**AUFTRAG 1**
Kopiere aus dem Text über die Suche nach Anerkennung wortgetreu alles von „Erfolg im Außen“ bis hinunter zu „Leben heißt: Ausprobieren.“.
**AUFTRAG 2**
Übertrage den Satz „Es geht im Leben nicht um richtig oder falsch.“ aus dem Text über die Suche nach Anerkennung ins Englische.

Ich will doch einfach nur, dass jemand mich sieht

Siehst du denn nicht, wie viel ich gebe, wie viel ich trage, jeden Tag, wie sehr ich es versuche?
Und trotzdem ist sie besser als ich, ist schon viel weiter, hat mehr, wirkt immer so sortiert und aufgeräumt. Während mein Leben steht.

Wo soll ich denn noch suchen, was soll ich denn noch machen, damit es endlich auch bei mir vorangeht?

Zwischen Zigaretten

Wie eine Sucht ist das, die Suche nach Anerkennung, Bestätigung, nach der Antwort auf „Hab ich das gut gemacht? Oder kommt gleich jemand um die Ecke, die besser ist als ich?“ Intelligenter, schöner, unkomplizierter, attraktiver, besser im Bett – you name it.

Wie mit dem Rauchen ist das. Eine Zigarette ist nie genug. Kurz ist zwar Ruhe, dann geht die Suche nach Bestätigung von vorne los. Einmal war ich vielleicht gut genug – aber jetzt?

Alte Kreise kann ich nur selbst aufbrechen.

Also ziehen wir weiter unsere Kreise in den Meinungsräumen der anderen, in deren Erwartungen, deren Einschätzungen.

Erfolg im Außen baut Druck auf, nicht ab.

Noch eine Schicht tiefer ist es ja sogar so: Je weniger ich zeige, von mir, desto weniger erwartest du. Und dann überraschst du dich, ab und zu, mit dem, was eben doch in mir steckt.

Jetzt kommt aber die Krux: Sich nicht zeigen können, wie wir sind, das baut auch Druck auf. Im Innen. Und der Schuh fängt spätestens in der Lebensmitte an zu drücken, und zwar richtig.

Und während wir daran verzweifeln, woher dieser Druck kommt und was wir mit ihm machen, warten wir eigentlich nur auf eine einzige Anerkennung: Die, die wir als Kinder hätten bekommen sollen. Damals. Ganz am Anfang. Als unser Ich sich geformt hat.

Anerkennung nicht dafür, dass wir immer alles richtig gemacht hätten – das wäre ja Quatsch. Es geht im Leben nicht um richtig oder falsch. Es geht immer ums Versuchen, Lernen, Ausprobieren.

Leben heißt: Ausprobieren.

Aber unsere Suche nach gesunder Resonanz konkurriert in der Kindheit mit einem einzigen, unserem stärksten Wunsch: Wir wollen dazugehören. MÜSSEN sogar dazu gehören, um versorgt zu sein.

Der Preis ist mitunter sehr hoch. Nicht zu anders sein, nicht die Schwester in den Schatten stellen, lieber nicht mehr erreichen als Mama oder Papa. Oder ins Gegenteil fallen und ihre Träume stellvertretend leben.

**ENTNOMMENES MATERIAL**
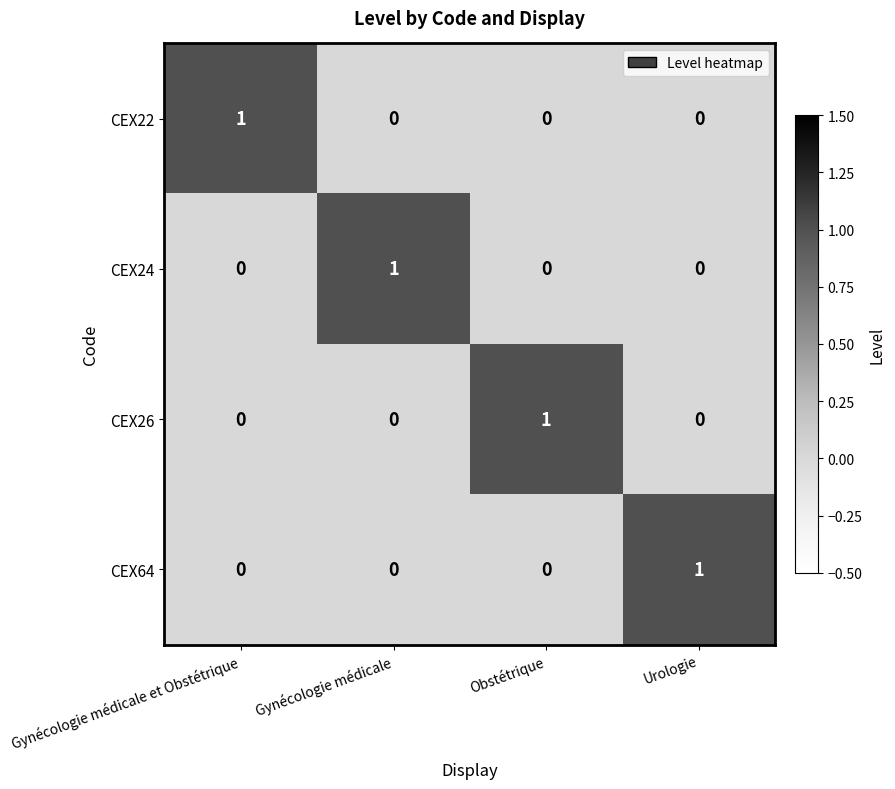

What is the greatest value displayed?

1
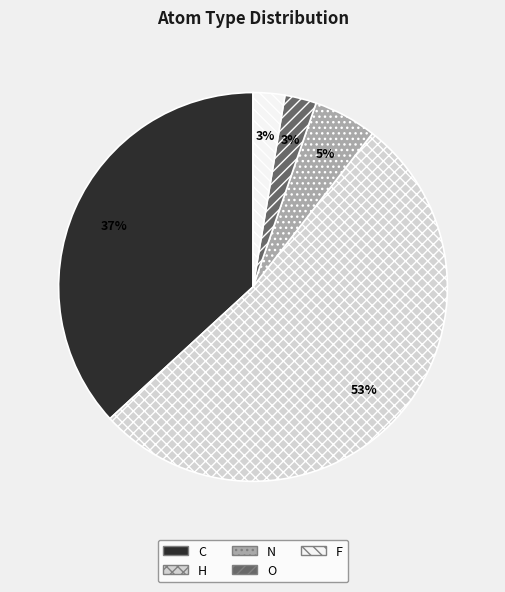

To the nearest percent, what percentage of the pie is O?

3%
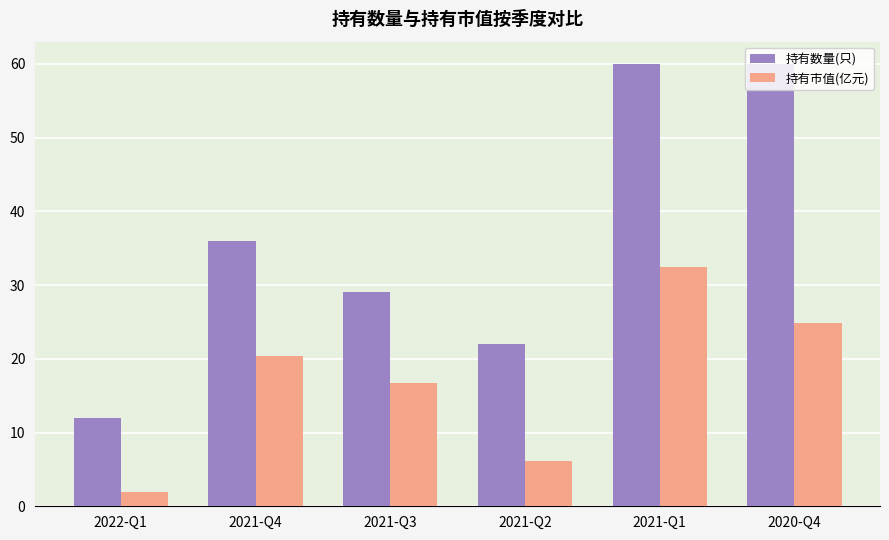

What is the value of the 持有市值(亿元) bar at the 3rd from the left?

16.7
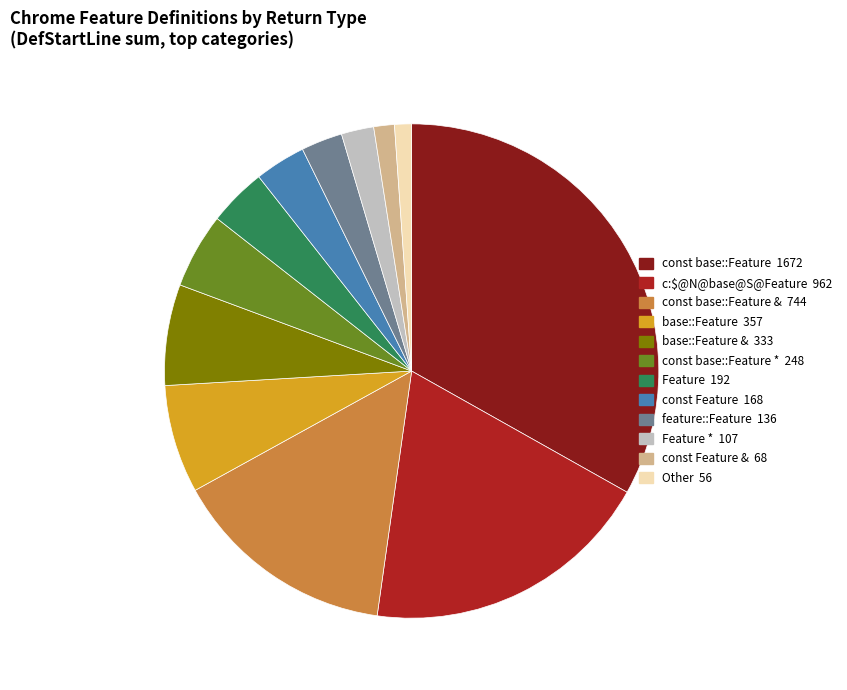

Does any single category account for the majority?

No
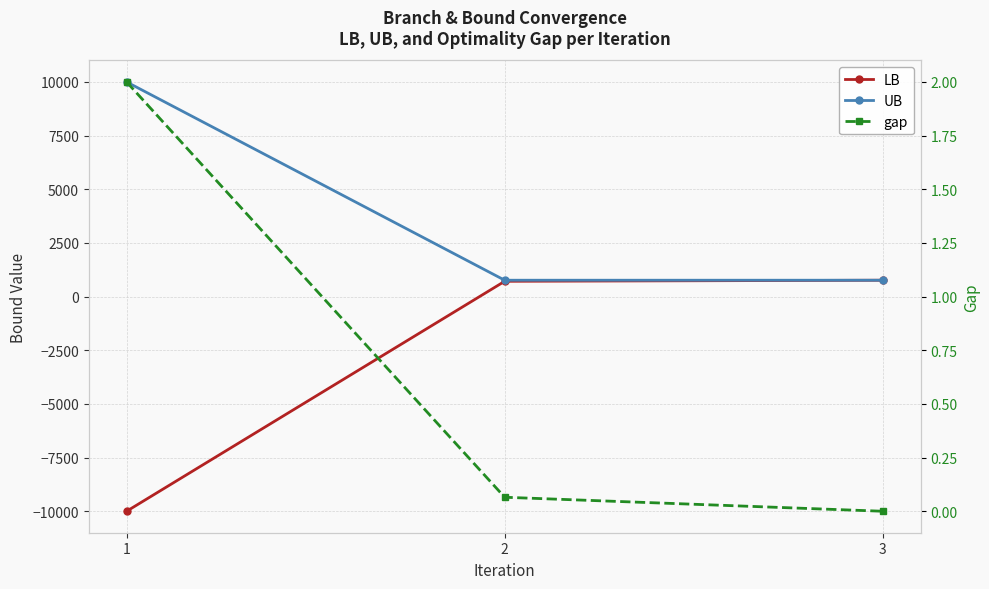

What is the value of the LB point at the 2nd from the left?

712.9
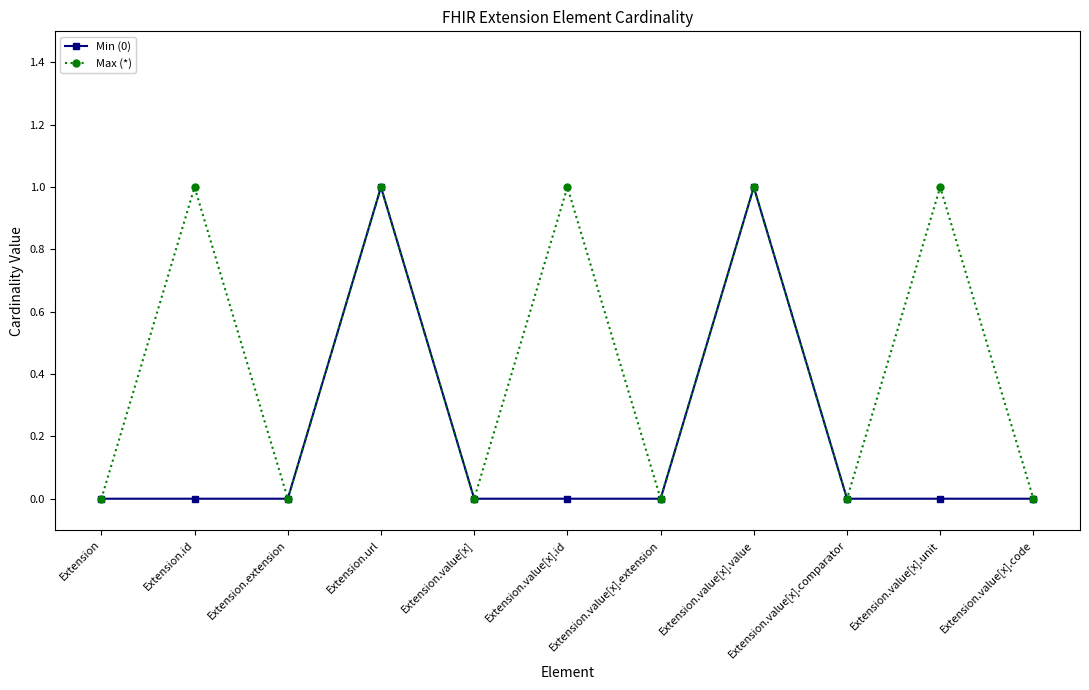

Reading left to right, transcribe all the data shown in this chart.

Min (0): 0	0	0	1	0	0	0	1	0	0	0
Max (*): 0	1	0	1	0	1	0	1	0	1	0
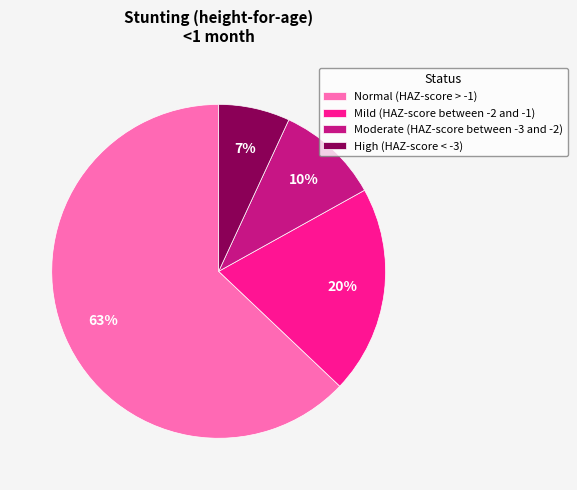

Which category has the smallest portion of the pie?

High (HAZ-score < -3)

**SCHRIFTLICHE LÖSUNG 1**
Erfolg im Außen baut Druck auf, nicht ab.

Noch eine Schicht tiefer ist es ja sogar so: Je weniger ich zeige, von mir, desto weniger erwartest du. Und dann überraschst du dich, ab und zu, mit dem, was eben doch in mir steckt.

Jetzt kommt aber die Krux: Sich nicht zeigen können, wie wir sind, das baut auch Druck auf. Im Innen. Und der Schuh fängt spätestens in der Lebensmitte an zu drücken, und zwar richtig.

Und während wir daran verzweifeln, woher dieser Druck kommt und was wir mit ihm machen, warten wir eigentlich nur auf eine einzige Anerkennung: Die, die wir als Kinder hätten bekommen sollen. Damals. Ganz am Anfang. Als unser Ich sich geformt hat.

Anerkennung nicht dafür, dass wir immer alles richtig gemacht hätten – das wäre ja Quatsch. Es geht im Leben nicht um richtig oder falsch. Es geht immer ums Versuchen, Lernen, Ausprobieren.

Leben heißt: Ausprobieren.

**SCHRIFTLICHE LÖSUNG 2**
Life is not about right or wrong.